"Good Kill" came into my mind; but this is far better. A war thriller about collateral & psychological damage, command decisions & morality. It shows leading politicians & military commanders how they deal with the matter. It's amazing to see how subordinates have to take risks because their leaders perform so badly. Exceptional cast, highly entertaining & intelligent movie; the high-tech coverage is mesmerizing.
Super delicious as a Rear Window-esque suspense drama. Politically it at least questions the arbitrary impression management of justice but is still made for you to feel for the allies characters. Generally i always find it uncomfortable that a movie avoids to indicate the original sin of imperialism when terrorism gets in there.
A movie that's all about the politics of making a military strike on a target and whether to accept the fate of one little girl as collateral damage. The politics are strangely enthralling but also oddly comedic and farcical. It's a sad film to watch since this was the last to feature the legend that was Alan Rickman.

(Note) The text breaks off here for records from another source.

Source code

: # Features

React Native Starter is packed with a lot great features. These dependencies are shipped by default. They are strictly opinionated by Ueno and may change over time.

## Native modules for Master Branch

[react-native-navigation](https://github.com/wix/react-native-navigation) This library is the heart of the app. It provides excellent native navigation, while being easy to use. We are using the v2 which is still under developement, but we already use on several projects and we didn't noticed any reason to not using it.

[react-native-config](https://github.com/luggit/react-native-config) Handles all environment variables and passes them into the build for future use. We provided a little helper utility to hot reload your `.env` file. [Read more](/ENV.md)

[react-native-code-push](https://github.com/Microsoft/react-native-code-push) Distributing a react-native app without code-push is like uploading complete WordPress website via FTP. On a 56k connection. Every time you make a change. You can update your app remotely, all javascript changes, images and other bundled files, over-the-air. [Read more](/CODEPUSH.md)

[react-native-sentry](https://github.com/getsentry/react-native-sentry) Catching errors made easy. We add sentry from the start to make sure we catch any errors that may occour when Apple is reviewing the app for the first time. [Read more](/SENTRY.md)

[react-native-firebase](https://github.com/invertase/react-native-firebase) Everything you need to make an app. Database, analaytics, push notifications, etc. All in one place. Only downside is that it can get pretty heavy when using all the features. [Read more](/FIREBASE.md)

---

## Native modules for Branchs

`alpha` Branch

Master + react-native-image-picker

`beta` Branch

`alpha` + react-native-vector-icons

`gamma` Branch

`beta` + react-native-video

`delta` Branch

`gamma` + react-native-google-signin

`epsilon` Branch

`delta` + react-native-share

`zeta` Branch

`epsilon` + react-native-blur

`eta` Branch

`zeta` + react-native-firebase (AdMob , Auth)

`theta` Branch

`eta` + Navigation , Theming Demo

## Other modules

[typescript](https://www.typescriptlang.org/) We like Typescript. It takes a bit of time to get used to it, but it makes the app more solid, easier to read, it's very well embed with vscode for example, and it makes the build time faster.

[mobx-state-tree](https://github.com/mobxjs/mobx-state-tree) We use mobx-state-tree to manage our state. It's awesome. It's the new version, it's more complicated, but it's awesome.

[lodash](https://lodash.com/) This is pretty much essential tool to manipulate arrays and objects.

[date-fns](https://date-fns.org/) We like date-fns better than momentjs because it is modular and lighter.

It puts you at the edge of your seat, as you watch in distress. Though, you don't have to take my word for it. You might not be as fragile as I am. It's a film about doing what is right, and weighing what is right. It's about questioning humanity's decision when it comes to war. Sadly, I wasn't crazy about Helen Mirren's performance. Believe me, I hated saying that. Regardless, it's a fairly good war movie.

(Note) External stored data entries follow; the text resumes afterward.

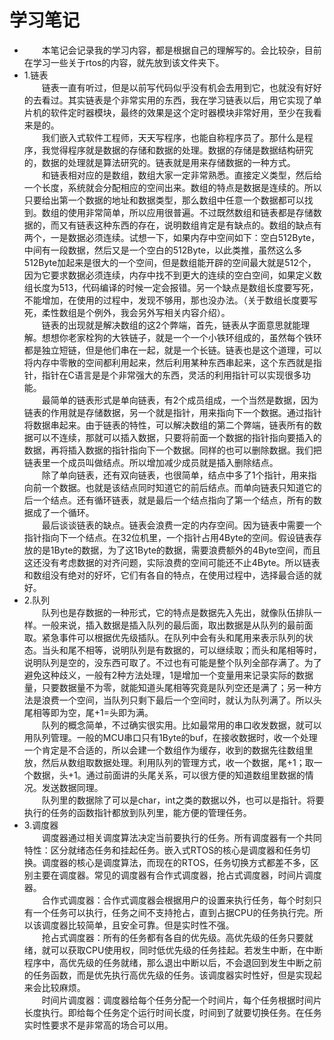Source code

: # 学习笔记
- 　　本笔记会记录我的学习内容，都是根据自己的理解写的。会比较杂，目前在学习一些关于rtos的内容，就先放到该文件夹下。
- 1.链表  
　　链表一直有听过，但是以前写代码似乎没有机会去用到它，也就没有好好的去看过。其实链表是个非常实用的东西，我在学习链表以后，用它实现了单片机的软件定时器模块，最终的效果是这个定时器模块非常好用，至少在我看来是的。  
　　我们嵌入式软件工程师，天天写程序，也能自称程序员了。那什么是程序，我觉得程序就是数据的存储和数据的处理。数据的存储是数据结构研究的，数据的处理就是算法研究的。链表就是用来存储数据的一种方式。  
　　和链表相对应的是数组，数组大家一定非常熟悉。直接定义类型，然后给一个长度，系统就会分配相应的空间出来。数组的特点是数据是连续的。所以只要给出第一个数据的地址和数据类型，那么数组中任意一个数据都可以找到。数组的使用非常简单，所以应用很普遍。不过既然数组和链表都是存储数据的，而又有链表这种东西的存在，说明数组肯定是有缺点的。数组的缺点有两个，一是数据必须连续。试想一下，如果内存中空间如下：空白512Byte，中间有一段数据，然后又是一个空白的512Byte，以此类推，虽然这么多512Byte加起来是很大的一个空间，但是数组能开辟的空间最大就是512个，因为它要求数据必须连续，内存中找不到更大的连续的空白空间，如果定义数组长度为513，代码编译的时候一定会报错。另一个缺点是数组长度要写死，不能增加，在使用的过程中，发现不够用，那也没办法。（关于数组长度要写死，柔性数组是个例外，我会另外写相关内容介绍）。  
　　链表的出现就是解决数组的这2个弊端，首先，链表从字面意思就能理解。想想你老家栓狗的大铁链子，就是一个一个小铁环组成的，虽然每个铁环都是独立短链，但是他们串在一起，就是一个长链。链表也是这个道理，可以将内存中零散的空间都利用起来，然后利用某种东西串起来，这个东西就是指针，指针在C语言是是个非常强大的东西，灵活的利用指针可以实现很多功能。  
　　最简单的链表形式是单向链表，有2个成员组成，一个当然是数据，因为链表的作用就是存储数据，另一个就是指针，用来指向下一个数据。通过指针将数据串起来。由于链表的特性，可以解决数组的第二个弊端，链表所有的数据可以不连续，那就可以插入数据，只要将前面一个数据的指针指向要插入的数据，再将插入数据的指针指向下一个数据。同样的也可以删除数据。我们把链表里一个成员叫做结点。所以增加减少成员就是插入删除结点。  
　　除了单向链表，还有双向链表，也很简单，结点中多了1个指针，用来指向前一个数据。也就是该结点同时知道它的前后结点。而单向链表只知道它的后一个结点。还有循环链表，就是最后一个结点指向了第一个结点，所有的数据成了一个循环。  
　　最后谈谈链表的缺点。链表会浪费一定的内存空间。因为链表中需要一个指针指向下一个结点。在32位机里，一个指针占用4Byte的空间。假设链表存放的是1Byte的数据，为了这1Byte的数据，需要浪费额外的4Byte空间，而且这还没有考虑数据的对齐问题，实际浪费的空间可能还不止4Byte。所以链表和数组没有绝对的好坏，它们有各自的特点，在使用过程中，选择最合适的就好。  
- 2.队列  
　　队列也是存数据的一种形式，它的特点是数据先入先出，就像队伍排队一样。一般来说，插入数据是插入队列的最后面，取出数据是从队列的最前面取。紧急事件可以根据优先级插队。在队列中会有头和尾用来表示队列的状态。当头和尾不相等，说明队列是有数据的，可以继续取；而头和尾相等时，说明队列是空的，没东西可取了。不过也有可能是整个队列全部存满了。为了避免这种歧义，一般有2种方法处理，1是增加一个变量用来记录实际的数据量，只要数据量不为零，就能知道头尾相等究竟是队列空还是满了；另一种方法是浪费一个空间，当队列只剩下最后一个空间时，就认为队列满了。所以头尾相等即为空，尾+1=头即为满。  
　　队列的概念简单，不过确实很实用。比如最常用的串口收发数据，就可以用队列管理。一般的MCU串口只有1Byte的buf，在接收数据时，收一个处理一个肯定是不合适的，所以会建一个数组作为缓存，收到的数据先往数组里放，然后从数组取数据处理。利用队列的管理方式，收一个数据，尾+1；取一个数据，头+1。通过前面讲的头尾关系，可以很方便的知道数组里数据的情况。发送数据同理。  
　　队列里的数据除了可以是char，int之类的数据以外，也可以是指针。将要执行的任务的函数指针都放到队列里，能方便的管理任务。  
- 3.调度器  
　　调度器通过相关调度算法决定当前要执行的任务。所有调度器有一个共同特性：区分就绪态任务和挂起任务。嵌入式RTOS的核心是调度器和任务切换。调度器的核心是调度算法，而现在的RTOS，任务切换方式都差不多，区别主要在调度器。常见的调度器有合作式调度器，抢占式调度器，时间片调度器。  
　　合作式调度器：合作式调度器会根据用户的设置来执行任务，每个时刻只有一个任务可以执行，任务之间不支持抢占，直到占据CPU的任务执行完。所以该调度器比较简单，且安全可靠。但是实时性不强。  
　　抢占式调度器：所有的任务都有各自的优先级。高优先级的任务只要就绪，就可以获取CPU使用权，同时低优先级的任务挂起。若发生中断，在中断程序中，高优先级的任务就绪，那么退出中断以后，不会退回到发生中断之前的任务函数，而是优先执行高优先级的任务。该调度器实时性好，但是实现起来会比较麻烦。  
　　时间片调度器：调度器给每个任务分配一个时间片，每个任务根据时间片长度执行。即给每个任务定个运行时间长度，时间到了就要切换任务。在任务实时性要求不是非常高的场合可以用。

Succeeds not only as a surprisingly entertaining thriller - one that actually thrills - but its handling of a large ensemble cast who presumably never met on a set is both deft and pacey: the characters have space to breathe - even if we don't - and its depiction of a transplanetary game of Pass the Buck allows for moments of wit and satire, as well as tragedy and spinning moral compasses. A good script, well made.
Helen Mirren is excellent as a manifestation of the bureaucratic militaristic moralizing of Western bloodlust. Also liked that the only thing really impacting the delay of the strike (until the child) is the fact that there are British and American citizens present - the implication being were they Kenyans there they would immediately strike regardless of civilian casualties.